If you haven’t seen it, the idea is that a little girl is able to comfort a lonely old man living on the moon by dispatching him a neatly packaged gift. Though her initial efforts do to so fail, she eventually masters something the biggest brains in astrodynamics struggled to achieve, sending an object 240,000 miles to its target.
Okay, so it’s one big metaphor for the physical and emotional detachment we have with older generations. That it may be, consider how likely John Lewis are really interested in highlighting a social issue and what can be done about it, or if they’re more interested in selling you a fucking telescope.
The issue is this: elderly people experience loneliness more than they’d like. According to the most recent research (2010), 51% of over 75s live alone, many of who regard TV to be their main source of company, if you can call it that. The hyperbole of the old man living on the moon conveys this notion deftly, I’ll admit, but in presenting us with their ‘solution’, John Lewis have, unwittingly, brought attention to another problem.

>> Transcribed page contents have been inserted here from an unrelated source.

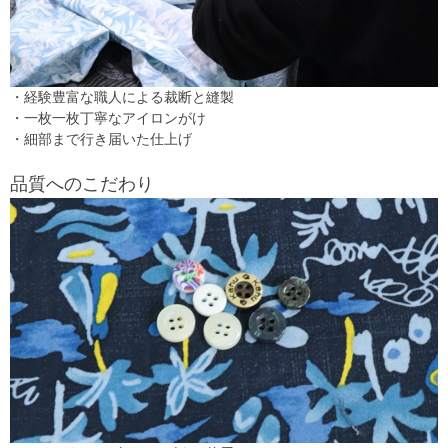
・経験豊富な職人による裁断と縫製
・一枚一枚丁寧なアイロンがけ
・細部まで行き届いた仕上げ
品質へのこだわり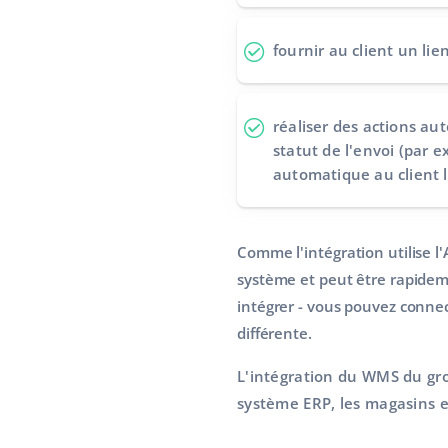
fournir au client un
lie
réaliser des actions a
statut de l'envoi (par 
automatique au client lo
Comme l'intégration utilise l
système et peut être rapidem
intégrer - vous pouvez conne
différente.
L'intégration du WMS du gr
système ERP, les magasins e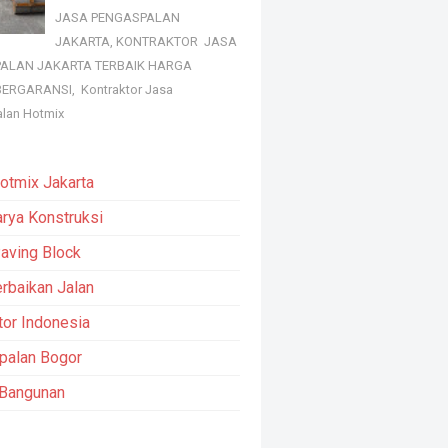
JASA PENGASPALAN
JAKARTA, KONTRAKTOR JASA
ALAN JAKARTA TERBAIK HARGA
ERGARANSI, Kontraktor Jasa
lan Hotmix
otmix Jakarta
arya Konstruksi
aving Block
rbaikan Jalan
tor Indonesia
palan Bogor
 Bangunan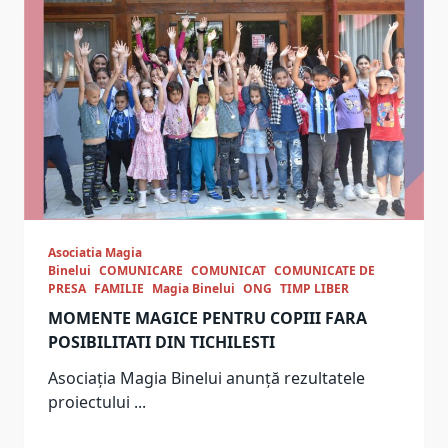
Asociatia Magia
Binelui
COMUNICARE
COMUNICAT
COMUNICATE DE
PRESA
FAMILIE
Magia Binelui
ONG
TIMP LIBER
MOMENTE MAGICE PENTRU COPIII FARA
POSIBILITATI DIN TICHILESTI
Asociația Magia Binelui anunță rezultatele
proiectului
...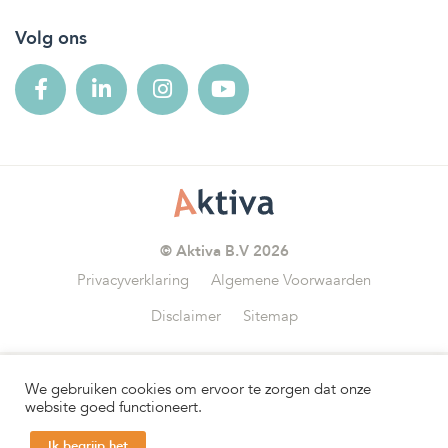
Volg ons
© Aktiva B.V 2026
Privacyverklaring
Algemene Voorwaarden
Disclaimer
Sitemap
We gebruiken cookies om ervoor te zorgen dat onze
Wij zijn aangesloten bij
website goed functioneert.
Ik begrijp het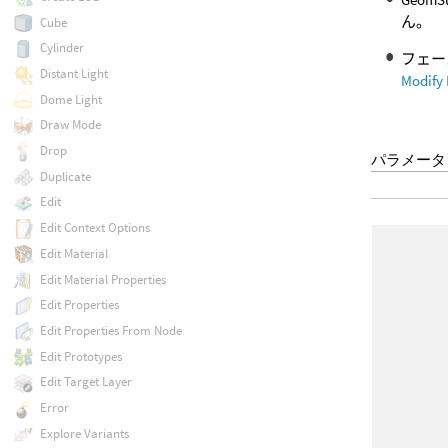
ん。
Cube
Cylinder
フェー
Distant Light
Modify
Dome Light
Draw Mode
Drop
パラメータ
Duplicate
Edit
Edit Context Options
Edit Material
Edit Material Properties
Edit Properties
Edit Properties From Node
Edit Prototypes
Edit Target Layer
Error
Explore Variants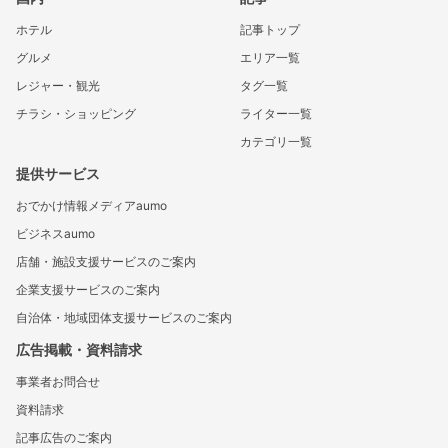
ホテル
記事トップ
グルメ
エリア一覧
レジャー・観光
タグ一覧
チラシ・ショッピング
ライター一覧
カテゴリ一覧
提供サービス
おでかけ情報メディアaumo
ビジネスaumo
店舗・施設支援サービスのご案内
企業支援サービスのご案内
自治体・地域団体支援サービスのご案内
広告掲載・資料請求
事業者お問合せ
資料請求
記事広告のご案内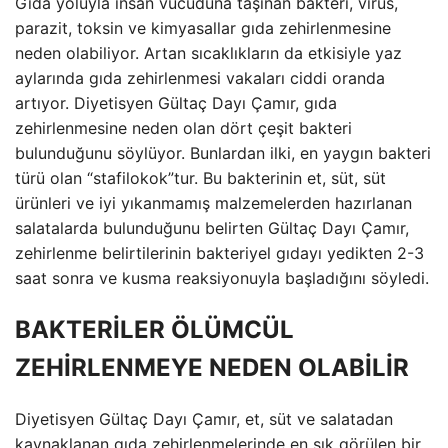
Gıda yoluyla insan vücuduna taşınan bakteri, virüs,
parazit, toksin ve kimyasallar gıda zehirlenmesine
neden olabiliyor. Artan sıcaklıkların da etkisiyle yaz
aylarında gıda zehirlenmesi vakaları ciddi oranda
artıyor. Diyetisyen Gültaç Dayı Çamır, gıda
zehirlenmesine neden olan dört çeşit bakteri
bulunduğunu söylüyor. Bunlardan ilki, en yaygın bakteri
türü olan “stafilokok”tur. Bu bakterinin et, süt, süt
ürünleri ve iyi yıkanmamış malzemelerden hazırlanan
salatalarda bulunduğunu belirten Gültaç Dayı Çamır,
zehirlenme belirtilerinin bakteriyel gıdayı yedikten 2-3
saat sonra ve kusma reaksiyonuyla başladığını söyledi.
BAKTERİLER ÖLÜMCÜL
ZEHİRLENMEYE NEDEN OLABİLİR
Diyetisyen Gültaç Dayı Çamır, et, süt ve salatadan
kaynaklanan gıda zehirlenmelerinde en sık görülen bir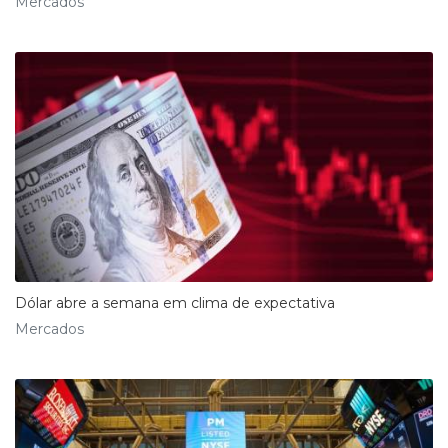
Mercados
Dólar abre a semana em clima de expectativa
Mercados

We have an unnatural tendency to express our affections through tangible things and material goods. More often than not, these are nothing more than bumph that collect dust in the attic, or are consumed and forgotten, or rot, or perish. Point is, we have a deficiency in our ability to express our emotions, and feel as though we are limited to showing how we feel through giving people stuff*. Rigorous marketing campaigns by Apple, Amazon, and countless other corporations and retailers big and small are there to make sure.
The choice of casting a little girl to do the heroic thing takes this a bit further, suggesting the young hold a higher level of resistance to things like discrimination, apathy, and cultural intolerance. Surely, the message is that, due to the tabula rasa nature of the child psyche, adult behaviour and interrelation leaves much to be desired, particularly if we decide on seeking the advice of a department store on how to better interact with other humans.
If you do think someone feels lonely, don’t go to John Lewis. Give them a foot massage. Take them out to a pizza joint. Make them a cookie. Skype. Consider how much more a grandparent would prefer a (probably overdue) 40-minute phone call to a shiny new toaster, even if they can derive pleasure from seeing their reflection in it. Whatever your way of displaying your affections happens to be, be aware what’s more important than the gift itself is the experience it affords.
*The fact our houses are ballooning in size (while families are getting smaller) only goes to show that we’re accumulating more shit we don’t need and we need more space in which to put it.